Russisch Roulette: Der Schweizer Finanzplatz demontiert sich einmal mehr selber

Und wieder einmal macht der Schweizer Finanzplatz wenig vorteilhafte Schlagzeilen. Diesmal sind es die toxischen Geschäftsbeziehungen einiger Schweizer Privatbanken, die auch nach 2022 russische Privatkunden betreuen und dabei offenbar jegliche Skrupel abgelegt haben.

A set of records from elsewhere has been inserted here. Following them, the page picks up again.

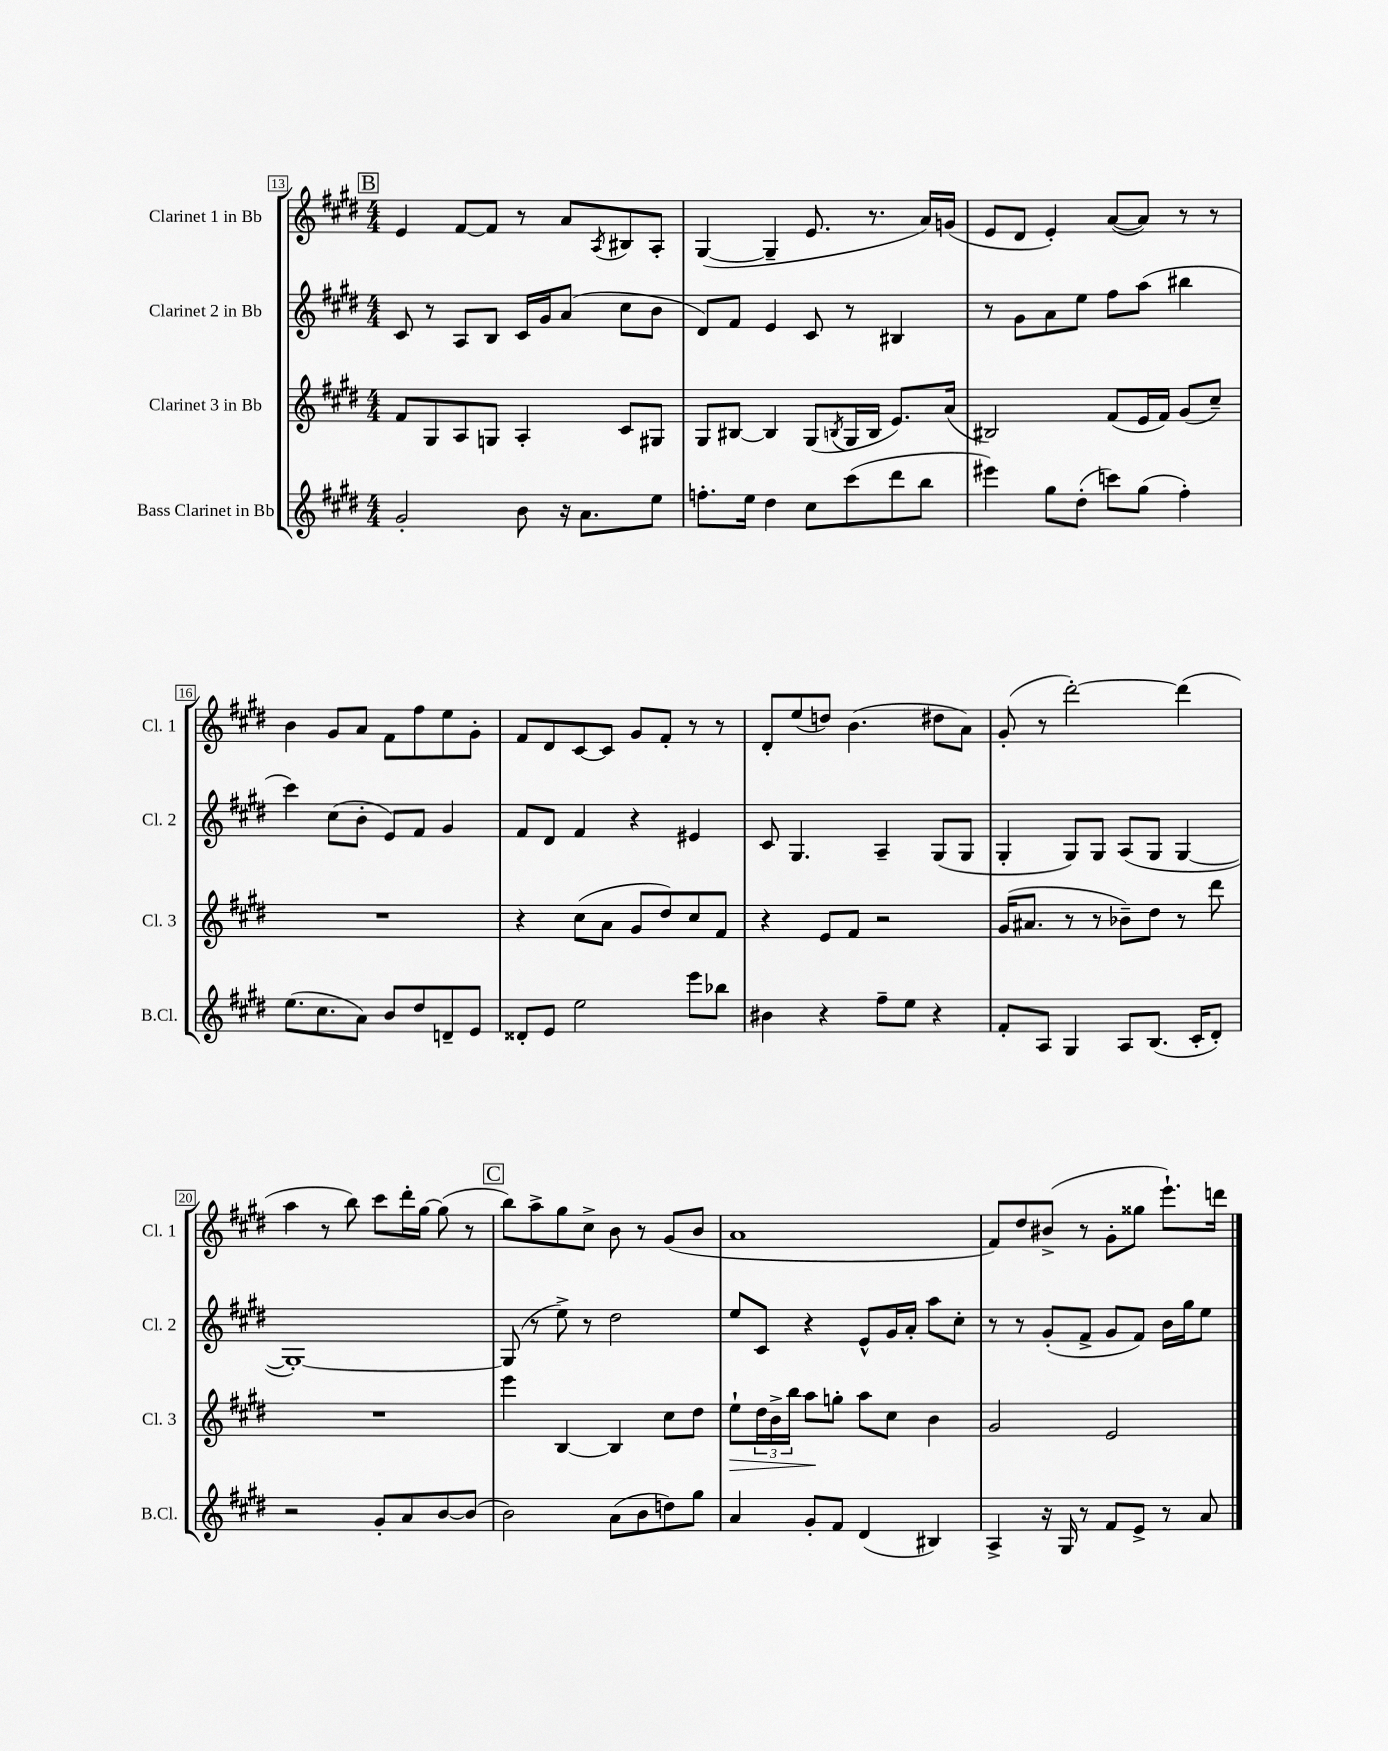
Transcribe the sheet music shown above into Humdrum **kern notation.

**kern	**kern	**dynam	**kern	**kern
*part4	*part3	*part3	*part2	*part1
*staff4	*staff3	*staff3	*staff2	*staff1
*I"Bass Clarinet in Bb	*I"Clarinet 3 in Bb	*	*I"Clarinet 2 in Bb	*I"Clarinet 1 in Bb
*I'B.Cl.	*I'Cl. 3	*	*I'Cl. 2	*I'Cl. 1
*clefG2	*clefG2	*	*clefG2	*clefG2
*k[f#c#g#d#]	*k[f#c#g#d#]	*	*k[f#c#g#d#]	*k[f#c#g#d#]
*M4/4	*M4/4	*	*M4/4	*M4/4
!!LO:REH:place=s1:t=B
=13	=13	=13	=13	=13
2g#'/	8f#/L	.	8c#/	4e/
.	8G#/	.	8r	.
.	8A/	.	8A/L	[8f#/L
.	8Gn/J	.	8B/J	8f#/J]
8b\	4A'/	.	16c#/LL	8r
.	.	.	16g#/J	.
16r	.	.	(8a/J	8a/L
8.a\L	.	.	.	.
.	.	.	.	8qA/
.	8c#/L	.	8cc#\L	8B#X/
8ee\J	8G#X/J	.	8b\J	8A'/J
=14	=14	=14	=14	=14
8.ffn'\L	8G#/L	.	8d#/L)	([4G#/
.	[8B#X/J	.	8f#/J	.
16ee\Jk	.	.	.	.
4dd#\	4B#/]	.	4e/	4G#~/]
8cc#\L	(8G#/L	.	8c#/	8.e/
.	8qBn/	.	.	.
(8ccc#\	16G#/L	.	8r	.
.	16B/JJ	.	.	8.r
8ddd#\	8.e/L)	.	4B#X/	.
8bb\J	.	.	.	16a/LL)
.	(16a/Jk	.	.	(16gn/JJ
=15	=15	=15	=15	=15
4eee#X\)	2B#X/)	.	8r	8e/L
.	.	.	8g#\L	8d#/J
8gg#\L	.	.	8a\	4e'/)
(8dd#'\J	.	.	8ee\J	.
8cccn\L)	(8f#/L	.	8ff#\L	([8a/L
(8gg#\J	16e/L	.	(8aa\J	8a/J])
.	16f#/JJ)	.	.	.
4ff#'\)	(8g#/L	.	4bb#X\	8r
.	8cc#~/J)	.	.	8r
!!LO:LB:g=z
=16	=16	=16	=16	=16
(8.ee\L	1r	.	4ccc#\)	4b\
8.cc#\	.	.	.	.
.	.	.	(8cc#\L	8g#/L
8a\J)	.	.	8b'\J	8a/J
8b/L	.	.	8e/L)	8f#\L
8dd#/	.	.	8f#/J	8ff#\
8dn~/	.	.	4g#/	8ee\
8e/J	.	.	.	8g#'\J
=17	=17	=17	=17	=17
8d##X'/L	4r	.	8f#/L	8f#/L
8e/J	.	.	8d#/J	8d#/
2ee\	(8cc#\L	.	4f#/	[8c#/
.	8a\J	.	.	8c#/J]
.	8g#/L	.	4r	8g#/L
.	8dd#/)	.	.	8f#'/J
8eee\L	8cc#/	.	4e#X/	8r
8bb-X\J	8f#/J	.	.	8r
=18	=18	=18	=18	=18
4b#X\	4r	.	8c#/	8d#'/L
.	.	.	4.G#/	(8ee/
4r	8e/L	.	.	8ddn/J)
.	8f#/J	.	.	(4.b\
8ff#~\L	2r	.	4A~/	.
8ee\J	.	.	.	.
4r	.	.	(8G#/L	8dd#X\L
.	.	.	8G#/J	8a\J)
=19	=19	=19	=19	=19
8f#'/L	(16g#/KL	.	4G#'/	(8g#'/
.	8.a#X/J	.	.	.
8A/J	.	.	.	8r
4G#/	8r	.	8G#/L)	[2ddd#'\)
.	8r	.	8G#/J	.
8A/L	8b-X~\L)	.	(8A/L	.
(8.B/J	8dd#\J	.	8G#/J	.
.	8r	.	[4G#/	(4ddd#\]
16c#'/KL	.	.	.	.
8d#'/J)	8ddd#\	.	.	.
!!LO:LB:g=z
=20	=20	=20	=20	=20
2r	1r	.	1G#'_)	4aa\
.	.	.	.	8r
.	.	.	.	8bb\)
8g#'/L	.	.	.	8ccc#\L
8a/	.	.	.	16ddd#'\L
.	.	.	.	[16gg#\JJ
[8b/	.	.	.	(8gg#\]
(8b/J]	.	.	.	8r
!!LO:REH:place=s1:t=C
=21	=21	=21	=21	=21
2b\)	4eee\	.	(8G#/]	8bb\L)
.	.	.	8r	8aa^\
.	[4B/	.	8ee^\)	8gg#\
.	.	.	8r	8cc#^\J
(8a\L	4B/]	.	2dd#\	8b\
8b\	.	.	.	8r
8ddn\)	8cc#\L	.	.	(8g#/L
8gg#\J	8dd#\J	.	.	8b/J
=22	=22	=22	=22	=22
!	!	!LO:HP:b	!	!
4a/	8ee`\L	>	8ee/L	1a
.	24dd#\L	.	8c#/J	.
.	24b^\	.	.	.
.	24bb\JJ	.	.	.
8g#'/L	8aa\L	.	4r	.
8f#/J	8ggn'\J	]	.	.
(4d#/	8aa\L	.	8e^^/L	.
.	8cc#\J	.	16g#/L	.
.	.	.	16a'/JJ	.
4B#X/)	4b\	.	8aa\L	.
.	.	.	8cc#'\J	.
=23	=23	=23	=23	=23
4A^/	2g#/	.	8r	8f#/L)
.	.	.	8r	8dd#/
16r	.	.	(8g#'/L	(8b#X^/J
16G#/	.	.	.	.
8r	.	.	8f#^/J	8r
8f#/L	2e/	.	8g#/L	8g#'\L
8e^/J	.	.	8f#/J)	8gg##X\J
8r	.	.	16b\LL	8.eee`\L)
.	.	.	16gg#\J	.
8a/	.	.	8ee\J	.
.	.	.	.	16dddn\Jk
==	==	==	==	==
*-	*-	*-	*-	*-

Das ist nicht nur aus moralischer Sicht fragwürdig, sondern auch strategisch ziemlich kurz gedacht, denn der Schweizer Finanzplatz als Ganzes verliert damit an Ansehen und an Respekt.

Wäre «strategische Weitsicht» ein Schulfach, müssten verschiedene CEOs von Schweizer Privatbanken um ihre Versetzung bangen. Anders lässt sich nicht erklären, weshalb einige Akteure in der helvetischen Privatbankenwelt zum Schluss gekommen sind, dass Geschäftsbeziehungen mit russischen Privatkunden, spätestens nach dem Einmarsch Russlands in die Ukraine im Jahr 2022, noch statthaft sind. Natürlich entgegnen Kritikern reflexartig, dass es nicht Aufgabe von Schweizer Banken ist, politisch motivierte Sanktionen umzusetzen – und auf lukrative Geschäfte mit der russischen Klientel zu verzichten, möchte man anfügen.

Vorsicht in Zeiten, in denen die Skrupellosen als tüchtig und die Rücksichtlosen als dynamisch gelten.

Hans-Jürgen Quadbeck-Seeger, deutscher Chemiker, Erfinder, Manager und Aphoristiker

Aber die Realität sieht anders aus. Der Schweizer Finanzplatz mit seiner unrühmlichen Vorgeschichte im Zusammenhang mit US-Steuerflüchtlingen kann es sich schlicht und ergreifend nicht leisten, eine neue Flanke zu öffnen und Fluchtgelder vermögender russischer Privatpersonen, die oftmals in Verbindung zum politischen System in Russland stehen, zu verwalten oder zu verschleiern. Dass sich in den Führungsetagen von Schweizer Privatbanken nach wie vor Verantwortungsträger finden, die das anders sehen, lässt tief blicken. Sowohl der gesunde Menschenverstand als auch der moralische Kompass (oder beides) scheinen angesichts der enormen Profite, die sich mit der russischen Klientel erwirtschaften lassen, komplett abhanden gekommen zu sein. Gleiches gilt für ein intaktes Sensorium der Bankmanager in Bezug auf tragfähige Geschäftsmodelle, die nicht auf toxischen Geschäftsbeziehungen, sondern auf Innovationen und auf Mehrwert für die Kunden basieren.

Noch weit schwerer wiegt die Erkenntnis, dass es einigen Finanzplatz-Akteuren offenbar an einem elementaren strategischen Weitblick – man könnte auch von Charakterstärke sprechen – mangelt und dass die eigene Prosperität über das Ansehen und das Wohl des gesamten Schweizer Finanzplatzes gestellt wird – und das ohne mit dem Wimper zu zucken.